## WHAT THE TASK ASKS
Using the records that appear below, write out exactly the lines from the one with "[2pt] Team member #2: Preserve Data, owner: Federica" through the one with "[2pt] Team member #3", keeping both end lines.

## RECORDS TO USE
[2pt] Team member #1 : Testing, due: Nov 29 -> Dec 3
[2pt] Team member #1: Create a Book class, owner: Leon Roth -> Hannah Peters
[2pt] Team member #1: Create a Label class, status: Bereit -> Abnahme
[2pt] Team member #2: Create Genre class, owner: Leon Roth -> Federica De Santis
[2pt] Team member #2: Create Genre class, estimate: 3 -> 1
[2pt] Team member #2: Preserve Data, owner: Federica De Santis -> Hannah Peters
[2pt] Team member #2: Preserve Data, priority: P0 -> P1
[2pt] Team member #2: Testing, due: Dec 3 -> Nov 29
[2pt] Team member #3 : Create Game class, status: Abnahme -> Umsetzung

...

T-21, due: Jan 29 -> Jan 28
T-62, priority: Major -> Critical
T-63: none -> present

## TASK RESULT
[2pt] Team member #2: Preserve Data, owner: Federica De Santis -> Hannah Peters
[2pt] Team member #2: Preserve Data, priority: P0 -> P1
[2pt] Team member #2: Testing, due: Dec 3 -> Nov 29
[2pt] Team member #3 : Create Game class, status: Abnahme -> Umsetzung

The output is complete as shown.